The untargeted metabolomics approach performed in this study reveals significant perturbations of the metabolite profiles in the plasma of rabbits after ocular exposure to SM and provides useful information regarding the metabolic pathways that are dysregulated and associated with the different phases of ocular damage. Despite a certain inter-individual variability, disturbances in energy metabolism, amino acid metabolism, and purine and polyamine biosynthesis were consistently observed in the two cohorts studied and were related to a strong oxidative stress occurring post-exposure.

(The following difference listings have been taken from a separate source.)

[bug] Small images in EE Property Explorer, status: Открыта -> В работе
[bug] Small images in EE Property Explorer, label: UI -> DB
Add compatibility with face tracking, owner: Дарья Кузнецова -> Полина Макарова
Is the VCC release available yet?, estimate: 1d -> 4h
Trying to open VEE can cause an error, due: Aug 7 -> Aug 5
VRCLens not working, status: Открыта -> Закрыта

Taurine and Dopa, were among the significantly and specifically altered metabolites and may constitute useful biomarkers. Afterwards, further metabolic changes occurred from week 2 post-exposure, which could be related to the evolution of observed ocular lesions and could essentially be involved in the dysregulations of the purine and polyamine biosynthesis, tryptophan, and energy metabolism pathways. Metabolic changes in plasma for adenosine, polyamines, and acyl-carnitines potentially reflect ocular neovascularization. Meanwhile, the inability to detect SM adducts (Cyc-SM, NAC-SM, and Gua-SM) in rabbit plasma might underline the absence of diffusion from eye to blood.

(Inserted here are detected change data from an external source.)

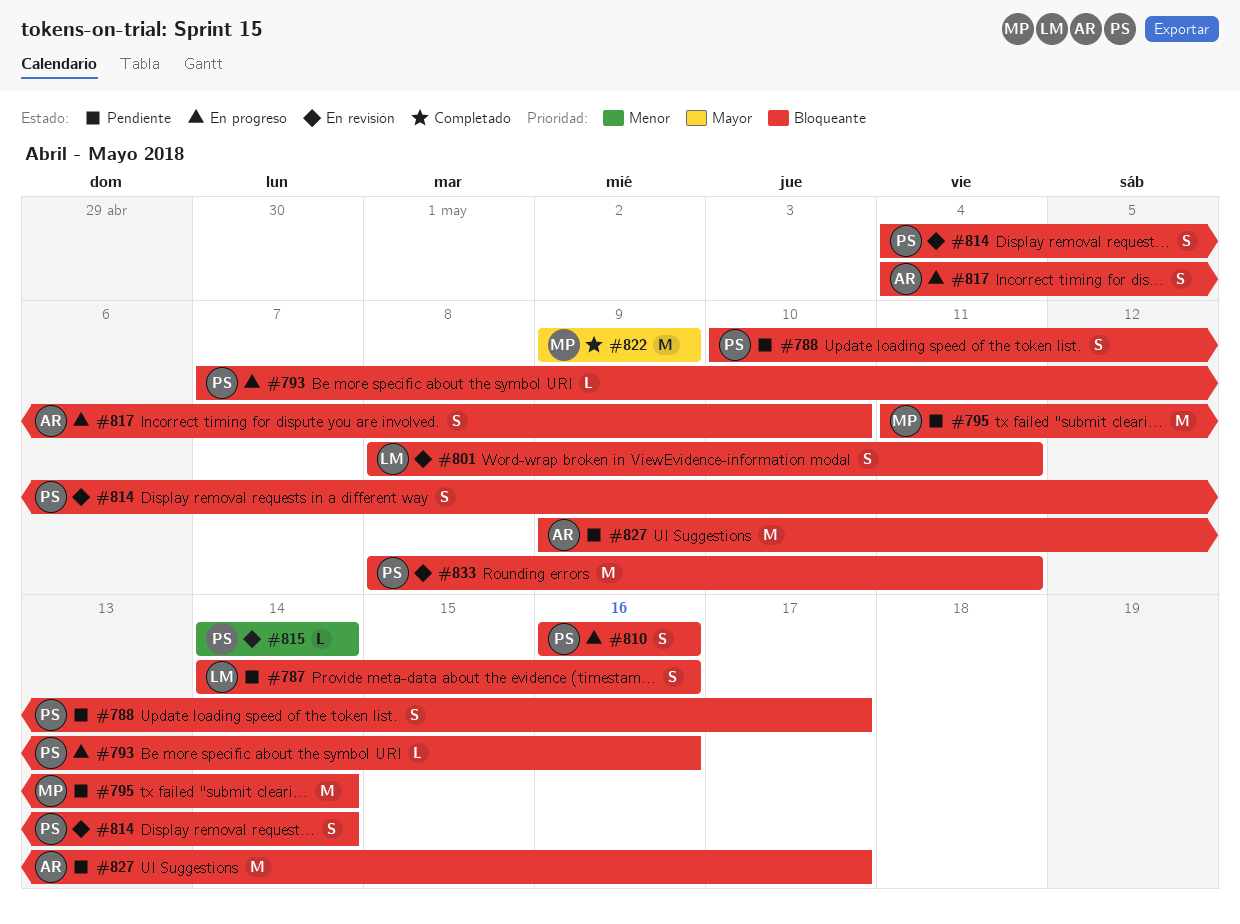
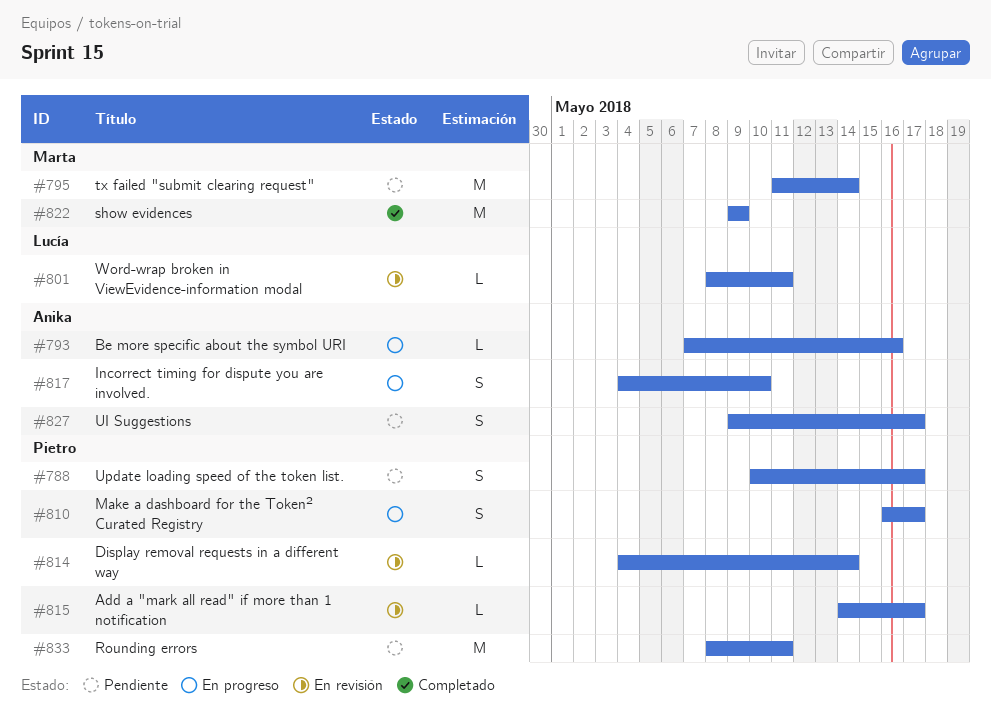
#787: present -> none
#793, owner: Pietro -> Anika
#801, estimate: S -> L
#810, due: May 16 -> May 17
#814, estimate: S -> L
#815, due: May 14 -> May 17
#827, estimate: M -> S
#833, status: En revisión -> Pendiente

Overall, the present work demonstrated clearly the direct impact of ocular exposure to SM on the plasma metabolic profiles and highlighted the specific associated metabolic pathways that could be of interest for the development of further treatment strategies. Performing untargeted metabolomics analysis of rabbit tears could represent an interesting perspective to obtain additional information on SM toxicity and as a source of less invasive biomarkers. Further studies using other omics approaches may be of interest to complement the metabolomics data and to provide a more comprehensive understanding of the complex biological effects of SM after ocular exposure.